Like that the chicken messiahs became an urban legend to the needy in Phillie, Newark, Yonkers, and New York.
Only the homeless would accept our charity on the streets. Anyone else was too proud or suspicious to take a hand-out. Not the boys working security at the 10th Street Lounge. The Jamaican bouncers loved the special deliveries.
Jim and I washed off the grease and drank vodkas at the bar. Our dessert was a line of blow. Nothing too extreme. “I got another busy day tomorrow.”
In the morning he woke early. “I’ll be back next month.”
Every month we would come into month with a kilo of pot and a bag of blow. KFCS recognizes us and put a special effort to cleaning their stores for our review. Some were good. Some were horrible. Jim never ate the chicken. Only the potatoes and corn bread. I loved the skin.
“Most people working this job get really fat.” Jim warned, as I had a bite of an extra spicy chicken. “So watch out.”
I did and concentrated on driving. I got to know the roads in the Bronx and Brooklyn like a gypsy cabdriver. Phillie was worst than anything New York had to offer. Especially North Phillie. People there shot dope on the streets. They never wanted charity chicken.
About a year into the gig Jim asked at the bar, “You know I been wanting to ask you a question.”
He had gotten the manager, Cornell, to play IMAGINE. Jim was a Beatles fan. I liked the Damned.
“What kind of question?’
“How you get my number?”
“Nona gave it to me.”
“Nona? Where you see her?”
“In Bali.” I explained about our meeting at the Blue Ocean without adding the boyfriends.
“How she look?”
“Beautiful.”
“She say anything about me.”
“She said you hit her.”
“It was a mistake.”
“Yeah,” I never hit women. At least I told myself that, but had done so three times. They were also all mistakes.

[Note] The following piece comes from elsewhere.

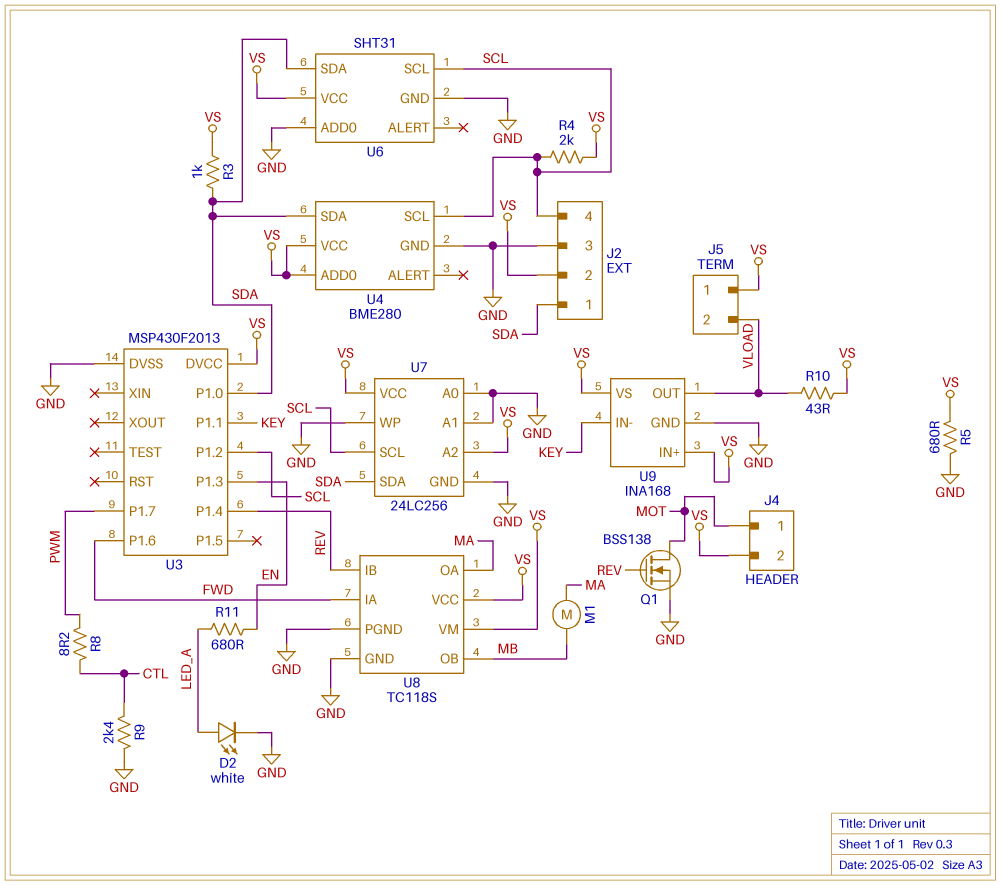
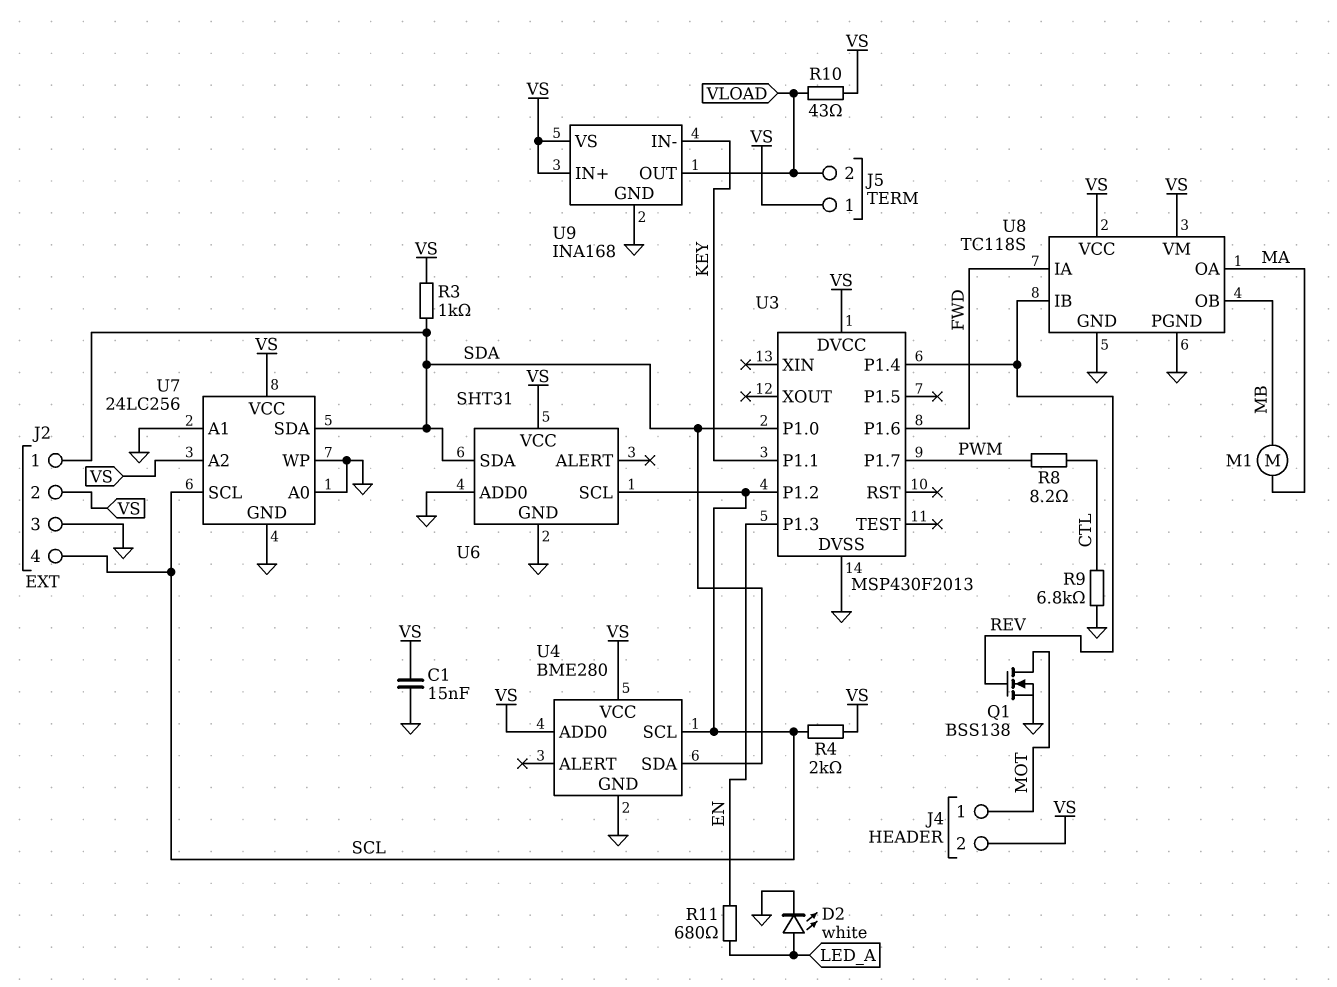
C1: none -> 15nF (GND, VS)
R5: 680 (GND, VS) -> none
R9: 2.4k (CTL, GND) -> 6.8k (CTL, GND)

“She was telling me I was a loser. Every day. It got to me and I slapped her once. She left me after that. I don’t know why her telling me that would have such an effect. I’m a peaceful guy.”
Nona had recently returned to New Jersey. “I saw her last week.”
“She’s back.”
“Yes.”
“You have her number?”
Nona had told me never to give her number to Jim, but he was my friend and she was a 100 miles away. I wrote down the number and he went outside to call her. He came back after a few minutes and said, “Now I remember why I hit her.”
“The voice.” Nona came from Trenton. Her voice was a garbage router in your ear like the movie actress from SINGING IN THE RAIN.
Painful.
“She still didn’t deserve to get hit.”
“You’re right. Jim was contrite. “She was a good girl. Said she wants to meet me.”
“You tell her about KFC?”
“She had a good laugh about that. Made me feel good I could make her laugh.”
Me too and they did get together. Although only as friends. I left the states after 2001. Jim and I still speak. He still visits Nona on his trips to Jersey. She eats chicken. He drinks wine in her house on the Delaware. No chicken messiah could hope for more.